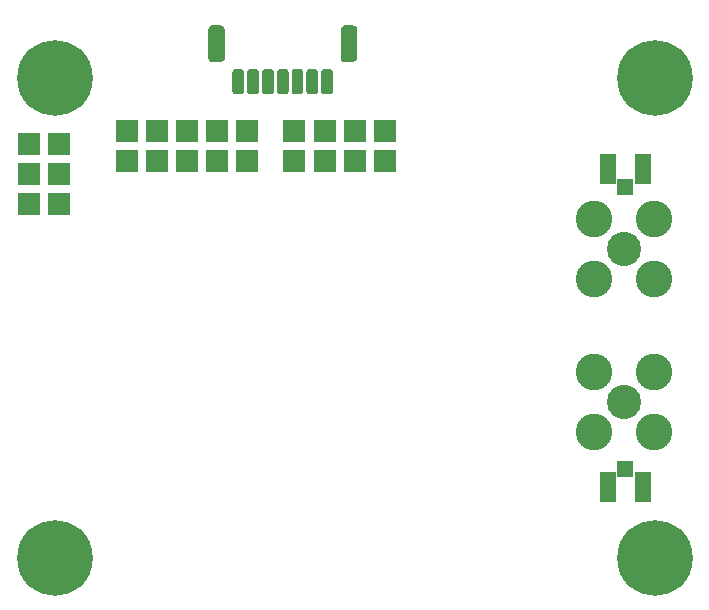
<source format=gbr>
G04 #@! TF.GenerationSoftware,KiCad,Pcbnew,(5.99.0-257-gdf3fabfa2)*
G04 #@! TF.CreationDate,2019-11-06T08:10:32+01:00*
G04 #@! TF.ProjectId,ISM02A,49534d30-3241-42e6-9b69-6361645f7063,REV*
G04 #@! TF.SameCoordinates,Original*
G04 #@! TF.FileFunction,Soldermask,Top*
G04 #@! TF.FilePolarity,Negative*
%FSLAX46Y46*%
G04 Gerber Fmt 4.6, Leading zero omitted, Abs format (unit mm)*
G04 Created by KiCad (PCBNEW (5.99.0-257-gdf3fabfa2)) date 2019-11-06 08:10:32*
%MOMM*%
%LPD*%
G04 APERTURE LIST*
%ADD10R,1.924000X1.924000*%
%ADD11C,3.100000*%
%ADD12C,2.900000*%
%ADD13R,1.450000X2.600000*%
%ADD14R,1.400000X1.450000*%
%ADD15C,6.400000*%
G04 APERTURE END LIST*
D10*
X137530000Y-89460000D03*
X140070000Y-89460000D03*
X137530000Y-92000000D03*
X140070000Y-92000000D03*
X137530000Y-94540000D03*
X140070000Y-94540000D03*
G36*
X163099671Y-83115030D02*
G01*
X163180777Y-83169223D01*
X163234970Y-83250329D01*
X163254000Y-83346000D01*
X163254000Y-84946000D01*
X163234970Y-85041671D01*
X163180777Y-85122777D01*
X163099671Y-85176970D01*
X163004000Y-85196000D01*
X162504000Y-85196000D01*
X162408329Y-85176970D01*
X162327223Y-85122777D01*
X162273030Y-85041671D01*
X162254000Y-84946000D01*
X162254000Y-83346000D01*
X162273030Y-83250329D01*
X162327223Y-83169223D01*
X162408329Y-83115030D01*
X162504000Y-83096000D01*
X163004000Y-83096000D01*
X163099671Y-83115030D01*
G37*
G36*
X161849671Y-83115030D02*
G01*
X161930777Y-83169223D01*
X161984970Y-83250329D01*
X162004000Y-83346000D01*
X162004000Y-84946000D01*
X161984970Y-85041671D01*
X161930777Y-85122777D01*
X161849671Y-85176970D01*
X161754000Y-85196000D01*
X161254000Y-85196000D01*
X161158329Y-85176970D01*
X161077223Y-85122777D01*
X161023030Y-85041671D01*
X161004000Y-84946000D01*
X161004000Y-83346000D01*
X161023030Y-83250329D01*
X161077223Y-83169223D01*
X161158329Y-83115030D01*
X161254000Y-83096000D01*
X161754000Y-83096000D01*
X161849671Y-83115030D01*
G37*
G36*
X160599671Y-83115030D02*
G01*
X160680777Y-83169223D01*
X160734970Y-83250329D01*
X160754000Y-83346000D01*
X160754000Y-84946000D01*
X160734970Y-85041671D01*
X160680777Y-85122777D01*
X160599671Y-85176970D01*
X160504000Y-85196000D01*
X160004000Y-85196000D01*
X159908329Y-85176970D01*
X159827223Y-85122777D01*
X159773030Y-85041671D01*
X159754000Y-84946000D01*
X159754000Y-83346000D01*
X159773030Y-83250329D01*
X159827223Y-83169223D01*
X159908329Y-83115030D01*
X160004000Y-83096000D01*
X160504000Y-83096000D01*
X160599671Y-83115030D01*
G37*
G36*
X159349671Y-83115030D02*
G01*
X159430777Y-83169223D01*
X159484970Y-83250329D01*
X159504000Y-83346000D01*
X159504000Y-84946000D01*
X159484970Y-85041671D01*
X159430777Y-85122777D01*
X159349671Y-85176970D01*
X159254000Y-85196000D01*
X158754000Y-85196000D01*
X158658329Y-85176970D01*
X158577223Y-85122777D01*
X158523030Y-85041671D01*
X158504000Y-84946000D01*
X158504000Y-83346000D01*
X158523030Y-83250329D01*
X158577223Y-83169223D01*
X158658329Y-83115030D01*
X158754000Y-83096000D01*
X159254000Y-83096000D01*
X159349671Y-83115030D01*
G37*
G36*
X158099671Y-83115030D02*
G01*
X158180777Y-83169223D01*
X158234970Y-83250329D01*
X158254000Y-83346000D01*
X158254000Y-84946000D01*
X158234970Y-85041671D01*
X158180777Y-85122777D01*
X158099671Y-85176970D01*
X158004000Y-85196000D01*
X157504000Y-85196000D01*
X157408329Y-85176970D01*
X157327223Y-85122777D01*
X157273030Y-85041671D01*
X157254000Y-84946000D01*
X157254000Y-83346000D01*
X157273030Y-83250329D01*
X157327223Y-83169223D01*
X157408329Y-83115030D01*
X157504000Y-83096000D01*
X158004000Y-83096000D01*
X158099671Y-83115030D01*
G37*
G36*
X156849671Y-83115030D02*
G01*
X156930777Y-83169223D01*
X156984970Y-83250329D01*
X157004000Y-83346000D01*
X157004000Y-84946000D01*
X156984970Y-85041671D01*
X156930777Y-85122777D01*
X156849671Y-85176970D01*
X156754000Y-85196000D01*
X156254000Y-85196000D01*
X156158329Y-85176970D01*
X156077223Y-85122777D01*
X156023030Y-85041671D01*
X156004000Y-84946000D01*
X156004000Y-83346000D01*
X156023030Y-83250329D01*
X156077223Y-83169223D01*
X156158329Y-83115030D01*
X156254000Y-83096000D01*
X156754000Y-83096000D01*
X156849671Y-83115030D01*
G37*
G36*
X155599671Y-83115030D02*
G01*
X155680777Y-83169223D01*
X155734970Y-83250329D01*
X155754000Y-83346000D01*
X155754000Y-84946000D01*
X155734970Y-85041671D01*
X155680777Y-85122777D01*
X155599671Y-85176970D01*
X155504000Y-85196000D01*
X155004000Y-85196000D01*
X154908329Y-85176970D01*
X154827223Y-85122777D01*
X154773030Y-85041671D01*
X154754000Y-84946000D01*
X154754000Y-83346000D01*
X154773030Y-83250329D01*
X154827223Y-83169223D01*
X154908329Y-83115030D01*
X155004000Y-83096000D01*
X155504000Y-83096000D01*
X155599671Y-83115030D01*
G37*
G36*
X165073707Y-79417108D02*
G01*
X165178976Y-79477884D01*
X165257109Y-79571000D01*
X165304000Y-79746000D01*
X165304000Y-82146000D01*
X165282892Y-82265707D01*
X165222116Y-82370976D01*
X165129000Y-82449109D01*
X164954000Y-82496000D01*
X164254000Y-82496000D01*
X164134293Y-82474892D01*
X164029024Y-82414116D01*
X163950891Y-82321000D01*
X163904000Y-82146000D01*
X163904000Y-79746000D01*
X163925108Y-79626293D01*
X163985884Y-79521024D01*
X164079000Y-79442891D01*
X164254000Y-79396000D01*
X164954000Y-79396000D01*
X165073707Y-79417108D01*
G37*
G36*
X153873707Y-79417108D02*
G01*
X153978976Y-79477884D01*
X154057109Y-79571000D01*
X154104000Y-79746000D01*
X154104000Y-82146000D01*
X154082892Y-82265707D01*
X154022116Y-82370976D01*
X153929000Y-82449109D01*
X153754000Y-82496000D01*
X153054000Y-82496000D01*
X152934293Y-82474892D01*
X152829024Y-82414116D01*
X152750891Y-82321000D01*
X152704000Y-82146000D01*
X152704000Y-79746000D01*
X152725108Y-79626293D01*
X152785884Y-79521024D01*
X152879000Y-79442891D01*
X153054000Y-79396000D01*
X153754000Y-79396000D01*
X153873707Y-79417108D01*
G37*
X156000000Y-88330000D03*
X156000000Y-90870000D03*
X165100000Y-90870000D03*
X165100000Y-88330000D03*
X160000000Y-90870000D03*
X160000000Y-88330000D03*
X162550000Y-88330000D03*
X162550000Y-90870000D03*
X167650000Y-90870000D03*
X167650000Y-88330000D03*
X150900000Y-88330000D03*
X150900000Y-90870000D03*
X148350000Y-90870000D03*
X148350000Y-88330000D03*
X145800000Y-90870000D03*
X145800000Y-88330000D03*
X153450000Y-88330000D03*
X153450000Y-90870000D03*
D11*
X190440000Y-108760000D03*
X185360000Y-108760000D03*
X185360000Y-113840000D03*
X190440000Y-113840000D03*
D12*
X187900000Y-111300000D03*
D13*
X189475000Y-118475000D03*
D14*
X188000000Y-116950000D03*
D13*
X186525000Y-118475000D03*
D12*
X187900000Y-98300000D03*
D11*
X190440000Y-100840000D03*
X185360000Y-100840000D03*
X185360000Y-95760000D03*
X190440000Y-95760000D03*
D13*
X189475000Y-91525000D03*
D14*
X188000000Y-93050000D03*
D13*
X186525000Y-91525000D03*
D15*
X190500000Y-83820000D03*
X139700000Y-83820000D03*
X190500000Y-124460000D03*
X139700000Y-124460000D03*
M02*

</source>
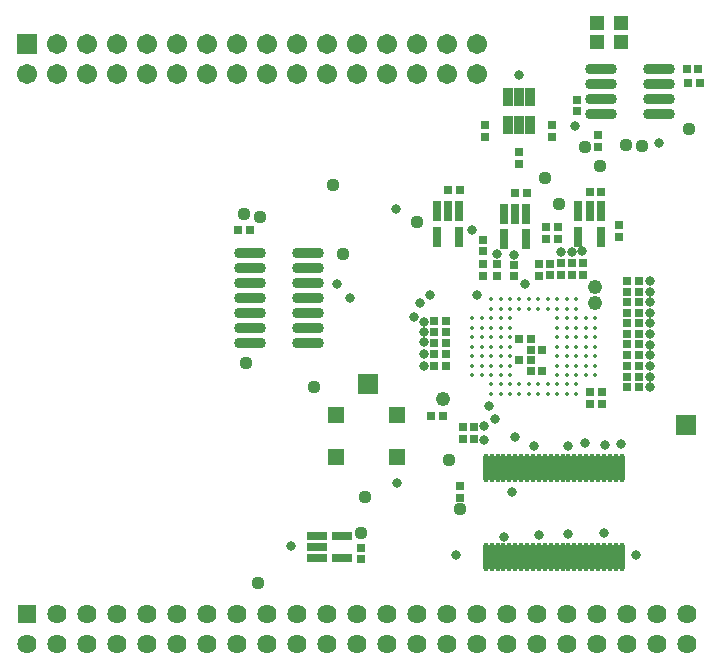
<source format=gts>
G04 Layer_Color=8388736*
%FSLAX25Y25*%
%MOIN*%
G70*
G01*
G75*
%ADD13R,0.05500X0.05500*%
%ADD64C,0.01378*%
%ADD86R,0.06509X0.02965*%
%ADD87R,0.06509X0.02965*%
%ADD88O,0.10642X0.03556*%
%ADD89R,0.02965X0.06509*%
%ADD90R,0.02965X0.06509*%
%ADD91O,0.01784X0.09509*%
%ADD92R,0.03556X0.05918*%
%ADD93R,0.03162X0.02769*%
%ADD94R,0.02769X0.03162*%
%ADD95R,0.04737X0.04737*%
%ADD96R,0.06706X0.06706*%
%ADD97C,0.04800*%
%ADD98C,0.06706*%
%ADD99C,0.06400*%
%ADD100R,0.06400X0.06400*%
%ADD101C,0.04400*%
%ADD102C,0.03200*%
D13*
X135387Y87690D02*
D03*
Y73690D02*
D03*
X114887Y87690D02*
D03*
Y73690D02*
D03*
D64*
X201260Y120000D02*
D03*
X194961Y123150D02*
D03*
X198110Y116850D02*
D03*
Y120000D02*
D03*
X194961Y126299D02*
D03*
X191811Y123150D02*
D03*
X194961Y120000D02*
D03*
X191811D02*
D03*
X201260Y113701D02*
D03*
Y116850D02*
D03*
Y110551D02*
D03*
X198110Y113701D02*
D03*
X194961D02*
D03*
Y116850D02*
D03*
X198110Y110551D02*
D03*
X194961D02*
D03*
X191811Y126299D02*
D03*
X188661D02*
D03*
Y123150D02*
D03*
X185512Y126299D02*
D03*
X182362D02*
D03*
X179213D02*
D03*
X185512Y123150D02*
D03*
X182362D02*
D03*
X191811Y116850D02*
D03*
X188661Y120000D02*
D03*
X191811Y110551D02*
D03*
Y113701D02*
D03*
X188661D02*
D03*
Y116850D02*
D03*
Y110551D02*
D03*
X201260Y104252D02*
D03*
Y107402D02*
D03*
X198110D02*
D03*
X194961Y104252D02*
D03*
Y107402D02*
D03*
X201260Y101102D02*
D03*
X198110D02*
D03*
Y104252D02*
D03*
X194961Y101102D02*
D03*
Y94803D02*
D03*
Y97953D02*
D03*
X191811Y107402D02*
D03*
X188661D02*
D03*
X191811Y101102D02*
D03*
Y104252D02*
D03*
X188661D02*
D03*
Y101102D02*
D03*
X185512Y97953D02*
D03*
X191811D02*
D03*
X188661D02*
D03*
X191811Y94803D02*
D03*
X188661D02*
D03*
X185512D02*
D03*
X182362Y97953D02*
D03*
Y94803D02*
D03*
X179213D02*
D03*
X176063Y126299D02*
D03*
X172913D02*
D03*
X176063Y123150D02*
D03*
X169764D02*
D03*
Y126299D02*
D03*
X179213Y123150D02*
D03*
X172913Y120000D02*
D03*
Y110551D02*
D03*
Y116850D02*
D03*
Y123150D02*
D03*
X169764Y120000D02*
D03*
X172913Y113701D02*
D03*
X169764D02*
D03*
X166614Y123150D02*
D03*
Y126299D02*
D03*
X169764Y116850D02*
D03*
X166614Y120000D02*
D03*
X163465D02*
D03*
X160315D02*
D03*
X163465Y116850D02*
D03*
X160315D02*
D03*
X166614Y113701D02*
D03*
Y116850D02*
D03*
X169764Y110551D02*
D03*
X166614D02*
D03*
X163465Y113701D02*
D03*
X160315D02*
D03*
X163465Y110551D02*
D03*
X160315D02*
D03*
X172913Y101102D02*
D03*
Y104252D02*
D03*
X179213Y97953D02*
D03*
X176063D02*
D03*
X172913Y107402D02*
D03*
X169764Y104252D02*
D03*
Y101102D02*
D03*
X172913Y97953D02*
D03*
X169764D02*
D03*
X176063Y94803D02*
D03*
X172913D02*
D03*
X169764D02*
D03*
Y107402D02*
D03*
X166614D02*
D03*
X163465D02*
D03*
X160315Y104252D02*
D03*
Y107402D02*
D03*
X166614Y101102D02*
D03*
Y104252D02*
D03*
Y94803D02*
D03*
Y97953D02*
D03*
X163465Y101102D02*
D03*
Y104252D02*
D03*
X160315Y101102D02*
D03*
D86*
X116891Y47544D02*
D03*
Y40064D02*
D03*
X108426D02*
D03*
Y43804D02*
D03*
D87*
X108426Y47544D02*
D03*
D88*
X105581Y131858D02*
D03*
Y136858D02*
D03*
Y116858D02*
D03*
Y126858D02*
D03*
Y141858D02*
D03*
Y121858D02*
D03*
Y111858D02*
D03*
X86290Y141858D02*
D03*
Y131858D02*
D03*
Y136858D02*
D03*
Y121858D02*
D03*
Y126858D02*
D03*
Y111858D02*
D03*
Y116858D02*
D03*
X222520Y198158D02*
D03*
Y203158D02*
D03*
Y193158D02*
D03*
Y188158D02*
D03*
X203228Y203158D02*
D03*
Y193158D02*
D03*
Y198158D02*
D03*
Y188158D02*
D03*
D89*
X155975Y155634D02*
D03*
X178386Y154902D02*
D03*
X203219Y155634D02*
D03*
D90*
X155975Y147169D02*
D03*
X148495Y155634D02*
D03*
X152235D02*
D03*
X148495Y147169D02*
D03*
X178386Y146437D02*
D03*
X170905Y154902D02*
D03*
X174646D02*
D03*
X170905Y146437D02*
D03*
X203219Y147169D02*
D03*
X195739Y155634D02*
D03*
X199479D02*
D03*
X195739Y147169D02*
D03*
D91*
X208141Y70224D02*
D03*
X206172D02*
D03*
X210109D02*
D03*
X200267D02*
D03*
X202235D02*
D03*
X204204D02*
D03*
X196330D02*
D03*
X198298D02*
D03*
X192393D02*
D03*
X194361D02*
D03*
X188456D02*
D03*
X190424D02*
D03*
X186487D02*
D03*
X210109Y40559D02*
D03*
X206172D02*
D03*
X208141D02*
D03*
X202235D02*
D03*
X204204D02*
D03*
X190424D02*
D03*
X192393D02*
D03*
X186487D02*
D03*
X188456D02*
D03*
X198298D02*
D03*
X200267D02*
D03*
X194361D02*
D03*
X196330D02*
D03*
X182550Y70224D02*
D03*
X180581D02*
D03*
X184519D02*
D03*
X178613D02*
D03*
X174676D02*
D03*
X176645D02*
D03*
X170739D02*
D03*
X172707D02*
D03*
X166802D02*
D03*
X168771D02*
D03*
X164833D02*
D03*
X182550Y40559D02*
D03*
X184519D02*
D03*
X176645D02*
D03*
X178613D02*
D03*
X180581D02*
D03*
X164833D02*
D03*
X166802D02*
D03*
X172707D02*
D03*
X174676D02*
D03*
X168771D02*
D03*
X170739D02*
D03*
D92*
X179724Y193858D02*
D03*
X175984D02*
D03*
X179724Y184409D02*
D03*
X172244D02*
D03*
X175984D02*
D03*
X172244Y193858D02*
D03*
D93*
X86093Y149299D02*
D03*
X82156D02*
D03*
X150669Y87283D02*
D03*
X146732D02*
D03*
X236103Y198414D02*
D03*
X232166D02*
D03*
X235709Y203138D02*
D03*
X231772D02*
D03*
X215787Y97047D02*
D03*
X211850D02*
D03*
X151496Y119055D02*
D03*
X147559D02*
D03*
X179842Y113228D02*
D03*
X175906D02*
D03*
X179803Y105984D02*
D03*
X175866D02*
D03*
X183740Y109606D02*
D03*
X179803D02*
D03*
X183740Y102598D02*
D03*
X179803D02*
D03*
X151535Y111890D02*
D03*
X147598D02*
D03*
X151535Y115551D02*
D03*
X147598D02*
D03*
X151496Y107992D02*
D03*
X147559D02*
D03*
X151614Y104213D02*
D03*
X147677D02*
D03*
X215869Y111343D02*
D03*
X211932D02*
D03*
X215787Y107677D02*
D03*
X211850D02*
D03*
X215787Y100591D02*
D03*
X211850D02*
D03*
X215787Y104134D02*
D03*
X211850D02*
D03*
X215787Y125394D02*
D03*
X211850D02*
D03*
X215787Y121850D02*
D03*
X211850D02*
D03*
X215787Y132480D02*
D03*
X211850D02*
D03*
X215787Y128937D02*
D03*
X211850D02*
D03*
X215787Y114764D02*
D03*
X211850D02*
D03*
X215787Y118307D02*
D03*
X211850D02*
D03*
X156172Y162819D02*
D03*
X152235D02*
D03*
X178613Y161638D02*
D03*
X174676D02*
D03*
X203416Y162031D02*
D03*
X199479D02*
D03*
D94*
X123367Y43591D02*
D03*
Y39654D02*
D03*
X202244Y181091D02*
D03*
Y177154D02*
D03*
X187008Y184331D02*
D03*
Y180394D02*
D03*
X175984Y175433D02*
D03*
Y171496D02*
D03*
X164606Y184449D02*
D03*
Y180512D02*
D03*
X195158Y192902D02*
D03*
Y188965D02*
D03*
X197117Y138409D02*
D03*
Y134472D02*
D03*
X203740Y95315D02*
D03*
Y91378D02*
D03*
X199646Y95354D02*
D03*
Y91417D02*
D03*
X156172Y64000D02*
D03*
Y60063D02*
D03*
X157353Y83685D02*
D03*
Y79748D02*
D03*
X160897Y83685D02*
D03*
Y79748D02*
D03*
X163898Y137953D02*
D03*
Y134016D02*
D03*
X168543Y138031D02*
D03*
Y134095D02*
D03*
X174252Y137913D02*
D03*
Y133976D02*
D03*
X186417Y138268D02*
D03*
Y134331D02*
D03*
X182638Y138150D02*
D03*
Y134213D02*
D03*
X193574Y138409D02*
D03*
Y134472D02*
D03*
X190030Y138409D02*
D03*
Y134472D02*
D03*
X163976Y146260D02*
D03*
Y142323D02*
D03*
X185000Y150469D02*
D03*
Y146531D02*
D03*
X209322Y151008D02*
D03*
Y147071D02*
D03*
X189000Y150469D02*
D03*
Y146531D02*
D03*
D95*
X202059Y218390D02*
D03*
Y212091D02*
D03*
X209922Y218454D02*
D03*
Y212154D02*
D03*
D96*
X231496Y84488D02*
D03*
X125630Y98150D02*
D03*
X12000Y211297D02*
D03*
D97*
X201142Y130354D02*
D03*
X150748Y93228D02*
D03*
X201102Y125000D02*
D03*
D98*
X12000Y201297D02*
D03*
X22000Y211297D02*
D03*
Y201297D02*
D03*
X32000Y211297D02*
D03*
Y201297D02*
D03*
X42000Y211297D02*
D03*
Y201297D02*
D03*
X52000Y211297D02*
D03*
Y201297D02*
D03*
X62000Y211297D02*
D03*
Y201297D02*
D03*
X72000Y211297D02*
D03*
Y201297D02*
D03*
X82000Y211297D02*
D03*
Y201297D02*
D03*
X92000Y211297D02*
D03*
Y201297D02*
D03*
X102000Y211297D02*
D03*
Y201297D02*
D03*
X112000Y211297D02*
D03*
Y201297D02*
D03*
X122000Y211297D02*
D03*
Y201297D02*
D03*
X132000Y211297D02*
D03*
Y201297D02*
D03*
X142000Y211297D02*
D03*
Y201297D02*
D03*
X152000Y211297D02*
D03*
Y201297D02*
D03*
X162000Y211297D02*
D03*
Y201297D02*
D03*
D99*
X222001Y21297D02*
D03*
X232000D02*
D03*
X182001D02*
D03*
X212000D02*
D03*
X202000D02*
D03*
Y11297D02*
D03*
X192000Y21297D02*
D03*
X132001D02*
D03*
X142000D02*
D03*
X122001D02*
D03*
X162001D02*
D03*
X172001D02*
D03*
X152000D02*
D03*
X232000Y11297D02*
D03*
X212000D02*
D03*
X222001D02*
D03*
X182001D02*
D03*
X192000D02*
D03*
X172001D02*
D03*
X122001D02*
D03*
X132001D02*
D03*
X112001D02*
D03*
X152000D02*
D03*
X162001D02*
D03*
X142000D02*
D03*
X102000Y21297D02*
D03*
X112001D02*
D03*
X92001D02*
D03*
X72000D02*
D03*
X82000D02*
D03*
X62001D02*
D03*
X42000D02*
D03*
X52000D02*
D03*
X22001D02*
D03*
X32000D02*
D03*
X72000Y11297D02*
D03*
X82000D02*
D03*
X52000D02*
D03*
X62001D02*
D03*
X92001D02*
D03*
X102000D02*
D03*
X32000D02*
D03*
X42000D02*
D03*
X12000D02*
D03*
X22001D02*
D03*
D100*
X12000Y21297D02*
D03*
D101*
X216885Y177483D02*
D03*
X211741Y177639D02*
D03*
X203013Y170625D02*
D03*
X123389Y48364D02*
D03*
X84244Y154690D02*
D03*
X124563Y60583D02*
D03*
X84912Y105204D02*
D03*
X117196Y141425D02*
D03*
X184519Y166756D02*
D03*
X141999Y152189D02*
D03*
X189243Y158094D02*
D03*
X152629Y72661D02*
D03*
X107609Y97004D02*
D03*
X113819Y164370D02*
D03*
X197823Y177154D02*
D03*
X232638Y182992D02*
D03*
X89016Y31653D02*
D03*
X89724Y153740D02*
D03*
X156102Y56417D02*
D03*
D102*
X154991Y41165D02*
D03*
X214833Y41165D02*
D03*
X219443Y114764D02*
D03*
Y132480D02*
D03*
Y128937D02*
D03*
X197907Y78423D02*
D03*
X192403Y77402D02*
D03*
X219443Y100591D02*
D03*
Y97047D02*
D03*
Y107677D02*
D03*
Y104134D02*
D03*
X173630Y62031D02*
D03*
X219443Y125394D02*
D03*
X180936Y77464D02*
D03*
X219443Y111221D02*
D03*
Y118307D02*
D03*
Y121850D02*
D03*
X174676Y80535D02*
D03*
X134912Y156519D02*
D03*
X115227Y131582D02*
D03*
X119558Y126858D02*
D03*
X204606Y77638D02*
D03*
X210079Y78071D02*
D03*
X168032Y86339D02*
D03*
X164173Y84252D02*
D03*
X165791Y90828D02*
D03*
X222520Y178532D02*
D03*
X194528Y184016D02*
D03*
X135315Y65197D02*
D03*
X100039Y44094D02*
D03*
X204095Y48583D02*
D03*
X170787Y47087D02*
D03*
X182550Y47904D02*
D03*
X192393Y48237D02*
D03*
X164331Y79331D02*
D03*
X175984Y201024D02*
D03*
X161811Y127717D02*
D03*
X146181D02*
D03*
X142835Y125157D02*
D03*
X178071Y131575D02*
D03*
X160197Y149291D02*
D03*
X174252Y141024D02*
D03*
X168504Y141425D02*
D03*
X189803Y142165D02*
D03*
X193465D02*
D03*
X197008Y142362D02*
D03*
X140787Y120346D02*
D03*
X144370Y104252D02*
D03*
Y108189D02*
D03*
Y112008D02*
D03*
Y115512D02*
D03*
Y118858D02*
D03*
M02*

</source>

▸ To-do item
If a line in the data above contains the string "format", count it; then state only the total.

▸ Written solution
3